Dove sia esattamente oggi il Modulo Lunare di Apollo 10 non lo sa nessuno con assoluta certezza.
Sono passati cinque decenni, e all’epoca i parametri esatti della sua orbita
non furono calcolati con precisione e non fu effettuato alcun tracciamento
della sua traiettoria, per cui si sono perse le sue tracce.
Tuttavia nel 2018 è stato scoperto un asteroide, denominato 2018 AV2,
che orbita intorno al Sole ogni 382 giorni, con due anomalie: un’inclinazione
orbitale molto bassa rispetto all’eclittica (meno di un grado) e una velocità
relativa molto bassa (meno di un chilometro al secondo rispetto al moto della
Terra).
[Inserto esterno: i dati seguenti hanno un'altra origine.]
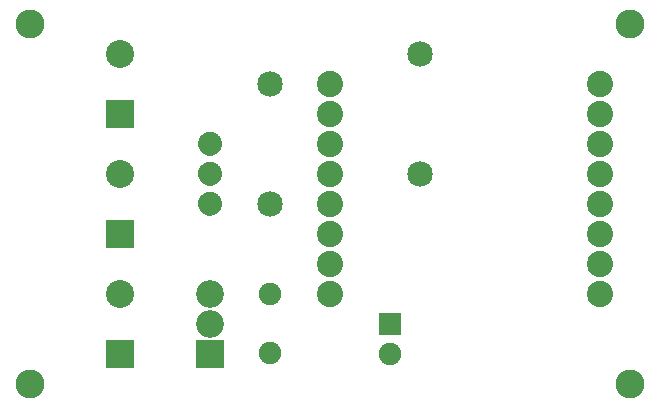
<source format=gts>
G04 MADE WITH FRITZING*
G04 WWW.FRITZING.ORG*
G04 DOUBLE SIDED*
G04 HOLES PLATED*
G04 CONTOUR ON CENTER OF CONTOUR VECTOR*
%ASAXBY*%
%FSLAX23Y23*%
%MOIN*%
%OFA0B0*%
%SFA1.0B1.0*%
%ADD10C,0.087778*%
%ADD11C,0.075000*%
%ADD12C,0.085000*%
%ADD13C,0.096614*%
%ADD14C,0.092000*%
%ADD15C,0.093307*%
%ADD16R,0.092000X0.092000*%
%ADD17R,0.093307X0.093307*%
%ADD18R,0.001000X0.001000*%
%LNMASK1*%
G90*
G70*
G54D10*
X1100Y1099D03*
X1100Y999D03*
X1100Y899D03*
X1100Y799D03*
X1100Y699D03*
X1100Y599D03*
X1100Y499D03*
X1100Y399D03*
X2000Y399D03*
X2000Y499D03*
X2000Y599D03*
X2000Y699D03*
X2000Y799D03*
X2000Y899D03*
X2000Y999D03*
X2000Y1099D03*
G54D11*
X900Y399D03*
X900Y202D03*
X900Y399D03*
X900Y202D03*
X900Y399D03*
X900Y202D03*
G54D12*
X1400Y1199D03*
X1400Y799D03*
X900Y699D03*
X900Y1099D03*
G54D11*
X1300Y299D03*
X1300Y199D03*
X1300Y299D03*
X1300Y199D03*
G54D13*
X100Y1299D03*
X100Y99D03*
X2100Y99D03*
X2100Y1299D03*
G54D14*
X700Y199D03*
X700Y299D03*
X700Y399D03*
G54D15*
X400Y999D03*
X400Y1199D03*
X400Y599D03*
X400Y799D03*
X400Y199D03*
X400Y399D03*
G54D16*
X700Y199D03*
G54D17*
X400Y999D03*
X400Y599D03*
X400Y199D03*
G54D18*
X692Y938D02*
X707Y938D01*
X688Y937D02*
X711Y937D01*
X685Y936D02*
X714Y936D01*
X683Y935D02*
X716Y935D01*
X681Y934D02*
X718Y934D01*
X679Y933D02*
X720Y933D01*
X678Y932D02*
X721Y932D01*
X676Y931D02*
X723Y931D01*
X675Y930D02*
X724Y930D01*
X674Y929D02*
X725Y929D01*
X672Y928D02*
X726Y928D01*
X671Y927D02*
X727Y927D01*
X670Y926D02*
X728Y926D01*
X670Y925D02*
X729Y925D01*
X669Y924D02*
X730Y924D01*
X668Y923D02*
X731Y923D01*
X667Y922D02*
X731Y922D01*
X667Y921D02*
X732Y921D01*
X666Y920D02*
X733Y920D01*
X665Y919D02*
X733Y919D01*
X665Y918D02*
X734Y918D01*
X664Y917D02*
X734Y917D01*
X664Y916D02*
X735Y916D01*
X663Y915D02*
X735Y915D01*
X663Y914D02*
X736Y914D01*
X662Y913D02*
X736Y913D01*
X662Y912D02*
X737Y912D01*
X662Y911D02*
X737Y911D01*
X662Y910D02*
X737Y910D01*
X661Y909D02*
X737Y909D01*
X661Y908D02*
X738Y908D01*
X661Y907D02*
X738Y907D01*
X661Y906D02*
X738Y906D01*
X660Y905D02*
X738Y905D01*
X660Y904D02*
X738Y904D01*
X660Y903D02*
X739Y903D01*
X660Y902D02*
X739Y902D01*
X660Y901D02*
X739Y901D01*
X660Y900D02*
X739Y900D01*
X660Y899D02*
X739Y899D01*
X660Y898D02*
X739Y898D01*
X660Y897D02*
X739Y897D01*
X660Y896D02*
X739Y896D01*
X660Y895D02*
X739Y895D01*
X660Y894D02*
X738Y894D01*
X660Y893D02*
X738Y893D01*
X661Y892D02*
X738Y892D01*
X661Y891D02*
X738Y891D01*
X661Y890D02*
X738Y890D01*
X661Y889D02*
X737Y889D01*
X661Y888D02*
X737Y888D01*
X662Y887D02*
X737Y887D01*
X662Y886D02*
X737Y886D01*
X662Y885D02*
X736Y885D01*
X663Y884D02*
X736Y884D01*
X663Y883D02*
X736Y883D01*
X664Y882D02*
X735Y882D01*
X664Y881D02*
X735Y881D01*
X665Y880D02*
X734Y880D01*
X665Y879D02*
X733Y879D01*
X666Y878D02*
X733Y878D01*
X666Y877D02*
X732Y877D01*
X667Y876D02*
X731Y876D01*
X668Y875D02*
X731Y875D01*
X669Y874D02*
X730Y874D01*
X669Y873D02*
X729Y873D01*
X670Y872D02*
X728Y872D01*
X671Y871D02*
X727Y871D01*
X672Y870D02*
X726Y870D01*
X673Y869D02*
X725Y869D01*
X675Y868D02*
X724Y868D01*
X676Y867D02*
X723Y867D01*
X677Y866D02*
X721Y866D01*
X679Y865D02*
X720Y865D01*
X680Y864D02*
X718Y864D01*
X682Y863D02*
X716Y863D01*
X685Y862D02*
X714Y862D01*
X687Y861D02*
X711Y861D01*
X691Y860D02*
X708Y860D01*
X699Y859D02*
X700Y859D01*
X692Y838D02*
X707Y838D01*
X688Y837D02*
X711Y837D01*
X685Y836D02*
X714Y836D01*
X683Y835D02*
X716Y835D01*
X681Y834D02*
X718Y834D01*
X679Y833D02*
X720Y833D01*
X677Y832D02*
X721Y832D01*
X676Y831D02*
X723Y831D01*
X675Y830D02*
X724Y830D01*
X674Y829D02*
X725Y829D01*
X672Y828D02*
X726Y828D01*
X671Y827D02*
X727Y827D01*
X670Y826D02*
X728Y826D01*
X670Y825D02*
X729Y825D01*
X669Y824D02*
X730Y824D01*
X668Y823D02*
X731Y823D01*
X667Y822D02*
X731Y822D01*
X667Y821D02*
X732Y821D01*
X666Y820D02*
X733Y820D01*
X665Y819D02*
X733Y819D01*
X665Y818D02*
X734Y818D01*
X664Y817D02*
X734Y817D01*
X664Y816D02*
X735Y816D01*
X663Y815D02*
X735Y815D01*
X663Y814D02*
X736Y814D01*
X662Y813D02*
X736Y813D01*
X662Y812D02*
X737Y812D01*
X662Y811D02*
X737Y811D01*
X661Y810D02*
X737Y810D01*
X661Y809D02*
X737Y809D01*
X661Y808D02*
X738Y808D01*
X661Y807D02*
X738Y807D01*
X661Y806D02*
X738Y806D01*
X660Y805D02*
X738Y805D01*
X660Y804D02*
X738Y804D01*
X660Y803D02*
X739Y803D01*
X660Y802D02*
X739Y802D01*
X660Y801D02*
X739Y801D01*
X660Y800D02*
X739Y800D01*
X660Y799D02*
X739Y799D01*
X660Y798D02*
X739Y798D01*
X660Y797D02*
X739Y797D01*
X660Y796D02*
X739Y796D01*
X660Y795D02*
X739Y795D01*
X660Y794D02*
X738Y794D01*
X660Y793D02*
X738Y793D01*
X661Y792D02*
X738Y792D01*
X661Y791D02*
X738Y791D01*
X661Y790D02*
X738Y790D01*
X661Y789D02*
X737Y789D01*
X661Y788D02*
X737Y788D01*
X662Y787D02*
X737Y787D01*
X662Y786D02*
X737Y786D01*
X662Y785D02*
X736Y785D01*
X663Y784D02*
X736Y784D01*
X663Y783D02*
X736Y783D01*
X664Y782D02*
X735Y782D01*
X664Y781D02*
X735Y781D01*
X665Y780D02*
X734Y780D01*
X665Y779D02*
X733Y779D01*
X666Y778D02*
X733Y778D01*
X667Y777D02*
X732Y777D01*
X667Y776D02*
X731Y776D01*
X668Y775D02*
X731Y775D01*
X669Y774D02*
X730Y774D01*
X669Y773D02*
X729Y773D01*
X670Y772D02*
X728Y772D01*
X671Y771D02*
X727Y771D01*
X672Y770D02*
X726Y770D01*
X673Y769D02*
X725Y769D01*
X675Y768D02*
X724Y768D01*
X676Y767D02*
X723Y767D01*
X677Y766D02*
X721Y766D01*
X679Y765D02*
X720Y765D01*
X681Y764D02*
X718Y764D01*
X682Y763D02*
X716Y763D01*
X685Y762D02*
X714Y762D01*
X687Y761D02*
X711Y761D01*
X691Y760D02*
X708Y760D01*
X699Y759D02*
X700Y759D01*
X691Y738D02*
X707Y738D01*
X688Y737D02*
X711Y737D01*
X685Y736D02*
X714Y736D01*
X683Y735D02*
X716Y735D01*
X681Y734D02*
X718Y734D01*
X679Y733D02*
X720Y733D01*
X677Y732D02*
X721Y732D01*
X676Y731D02*
X723Y731D01*
X675Y730D02*
X724Y730D01*
X674Y729D02*
X725Y729D01*
X672Y728D02*
X726Y728D01*
X671Y727D02*
X727Y727D01*
X670Y726D02*
X728Y726D01*
X670Y725D02*
X729Y725D01*
X669Y724D02*
X730Y724D01*
X668Y723D02*
X731Y723D01*
X667Y722D02*
X731Y722D01*
X667Y721D02*
X732Y721D01*
X666Y720D02*
X733Y720D01*
X665Y719D02*
X733Y719D01*
X665Y718D02*
X734Y718D01*
X664Y717D02*
X734Y717D01*
X664Y716D02*
X735Y716D01*
X663Y715D02*
X735Y715D01*
X663Y714D02*
X736Y714D01*
X662Y713D02*
X736Y713D01*
X662Y712D02*
X737Y712D01*
X662Y711D02*
X737Y711D01*
X661Y710D02*
X737Y710D01*
X661Y709D02*
X737Y709D01*
X661Y708D02*
X738Y708D01*
X661Y707D02*
X738Y707D01*
X661Y706D02*
X738Y706D01*
X660Y705D02*
X738Y705D01*
X660Y704D02*
X738Y704D01*
X660Y703D02*
X739Y703D01*
X660Y702D02*
X739Y702D01*
X660Y701D02*
X739Y701D01*
X660Y700D02*
X739Y700D01*
X660Y699D02*
X739Y699D01*
X660Y698D02*
X739Y698D01*
X660Y697D02*
X739Y697D01*
X660Y696D02*
X739Y696D01*
X660Y695D02*
X739Y695D01*
X660Y694D02*
X738Y694D01*
X660Y693D02*
X738Y693D01*
X661Y692D02*
X738Y692D01*
X661Y691D02*
X738Y691D01*
X661Y690D02*
X738Y690D01*
X661Y689D02*
X737Y689D01*
X661Y688D02*
X737Y688D01*
X662Y687D02*
X737Y687D01*
X662Y686D02*
X737Y686D01*
X662Y685D02*
X736Y685D01*
X663Y684D02*
X736Y684D01*
X663Y683D02*
X735Y683D01*
X664Y682D02*
X735Y682D01*
X664Y681D02*
X735Y681D01*
X665Y680D02*
X734Y680D01*
X665Y679D02*
X733Y679D01*
X666Y678D02*
X733Y678D01*
X667Y677D02*
X732Y677D01*
X667Y676D02*
X731Y676D01*
X668Y675D02*
X731Y675D01*
X669Y674D02*
X730Y674D01*
X670Y673D02*
X729Y673D01*
X670Y672D02*
X728Y672D01*
X671Y671D02*
X727Y671D01*
X672Y670D02*
X726Y670D01*
X673Y669D02*
X725Y669D01*
X675Y668D02*
X724Y668D01*
X676Y667D02*
X723Y667D01*
X677Y666D02*
X721Y666D01*
X679Y665D02*
X720Y665D01*
X681Y664D02*
X718Y664D01*
X682Y663D02*
X716Y663D01*
X685Y662D02*
X714Y662D01*
X687Y661D02*
X711Y661D01*
X691Y660D02*
X707Y660D01*
X1262Y336D02*
X1336Y336D01*
X1262Y335D02*
X1336Y335D01*
X1262Y334D02*
X1336Y334D01*
X1262Y333D02*
X1336Y333D01*
X1262Y332D02*
X1336Y332D01*
X1262Y331D02*
X1336Y331D01*
X1262Y330D02*
X1336Y330D01*
X1262Y329D02*
X1336Y329D01*
X1262Y328D02*
X1336Y328D01*
X1262Y327D02*
X1336Y327D01*
X1262Y326D02*
X1336Y326D01*
X1262Y325D02*
X1336Y325D01*
X1262Y324D02*
X1336Y324D01*
X1262Y323D02*
X1336Y323D01*
X1262Y322D02*
X1336Y322D01*
X1262Y321D02*
X1336Y321D01*
X1262Y320D02*
X1336Y320D01*
X1262Y319D02*
X1336Y319D01*
X1262Y318D02*
X1336Y318D01*
X1262Y317D02*
X1336Y317D01*
X1262Y316D02*
X1336Y316D01*
X1262Y315D02*
X1336Y315D01*
X1262Y314D02*
X1336Y314D01*
X1262Y313D02*
X1336Y313D01*
X1262Y312D02*
X1336Y312D01*
X1262Y311D02*
X1336Y311D01*
X1262Y310D02*
X1336Y310D01*
X1262Y309D02*
X1336Y309D01*
X1262Y308D02*
X1336Y308D01*
X1262Y307D02*
X1295Y307D01*
X1303Y307D02*
X1336Y307D01*
X1262Y306D02*
X1293Y306D01*
X1305Y306D02*
X1336Y306D01*
X1262Y305D02*
X1292Y305D01*
X1306Y305D02*
X1336Y305D01*
X1262Y304D02*
X1291Y304D01*
X1307Y304D02*
X1336Y304D01*
X1262Y303D02*
X1291Y303D01*
X1308Y303D02*
X1336Y303D01*
X1262Y302D02*
X1290Y302D01*
X1308Y302D02*
X1336Y302D01*
X1262Y301D02*
X1290Y301D01*
X1308Y301D02*
X1336Y301D01*
X1262Y300D02*
X1290Y300D01*
X1308Y300D02*
X1336Y300D01*
X1262Y299D02*
X1290Y299D01*
X1308Y299D02*
X1336Y299D01*
X1262Y298D02*
X1290Y298D01*
X1308Y298D02*
X1336Y298D01*
X1262Y297D02*
X1290Y297D01*
X1308Y297D02*
X1336Y297D01*
X1262Y296D02*
X1290Y296D01*
X1308Y296D02*
X1336Y296D01*
X1262Y295D02*
X1291Y295D01*
X1307Y295D02*
X1336Y295D01*
X1262Y294D02*
X1291Y294D01*
X1307Y294D02*
X1336Y294D01*
X1262Y293D02*
X1292Y293D01*
X1306Y293D02*
X1336Y293D01*
X1262Y292D02*
X1293Y292D01*
X1305Y292D02*
X1336Y292D01*
X1262Y291D02*
X1295Y291D01*
X1303Y291D02*
X1336Y291D01*
X1262Y290D02*
X1336Y290D01*
X1262Y289D02*
X1336Y289D01*
X1262Y288D02*
X1336Y288D01*
X1262Y287D02*
X1336Y287D01*
X1262Y286D02*
X1336Y286D01*
X1262Y285D02*
X1336Y285D01*
X1262Y284D02*
X1336Y284D01*
X1262Y283D02*
X1336Y283D01*
X1262Y282D02*
X1336Y282D01*
X1262Y281D02*
X1336Y281D01*
X1262Y280D02*
X1336Y280D01*
X1262Y279D02*
X1336Y279D01*
X1262Y278D02*
X1336Y278D01*
X1262Y277D02*
X1336Y277D01*
X1262Y276D02*
X1336Y276D01*
X1262Y275D02*
X1336Y275D01*
X1262Y274D02*
X1336Y274D01*
X1262Y273D02*
X1336Y273D01*
X1262Y272D02*
X1336Y272D01*
X1262Y271D02*
X1336Y271D01*
X1262Y270D02*
X1336Y270D01*
X1262Y269D02*
X1336Y269D01*
X1262Y268D02*
X1336Y268D01*
X1262Y267D02*
X1336Y267D01*
X1262Y266D02*
X1336Y266D01*
X1262Y265D02*
X1336Y265D01*
X1262Y264D02*
X1336Y264D01*
X1262Y263D02*
X1336Y263D01*
X1262Y262D02*
X1336Y262D01*
D02*
G04 End of Mask1*
M02*
</source>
Secondo
le osservazioni e gli studi
effettuati dall’astrofilo Nick Howes, che ha iniziato la caccia al Modulo
Lunare di Apollo 10 nel 2011, e da altri astrofili e astronomi, è
probabile che questo asteroide sia in realtà il veicolo spaziale disperso.
L’orbita di 2012 AV2.
Se così fosse, il Modulo Lunare di Apollo 10 si troverebbe ora a circa
56 milioni di chilometri dalla Terra e dovrebbe avvicinarsi fino a 6,5 milioni
di chilometri intorno al 10 luglio 2037.
Ma se si estende il criterio ai veicoli spaziali che hanno trasportato
esseri umani viventi o meno, il primato si sposta ancora.
Presenza umana nel cosmo profondo
Nel 2006, infatti, la sonda interplanetaria New Horizons partì dalla
Terra, diretta verso Plutone, di cui ci regalò nel 2015 le prime, spettacolari
immagini
dettagliate, provenienti da cinque miliardi di chilometri di distanza dal
nostro mondo. La sonda proseguì il proprio viaggio incontrando nel 2019
l’asteroide Arrokoth (2014 MU69) a 6,6 miliardi di chilometri dalla Terra e
oggi si trova a circa
8,3 miliardi di chilometri
da noi.
A bordo di questa sonda ci sono circa 30 grammi delle ceneri dello scopritore
di Plutone, Clyde Tombaugh. Questi sono i resti umani più lontani dalla Terra
in assoluto. E con tutta probabilità resteranno tali per molti, molti decenni.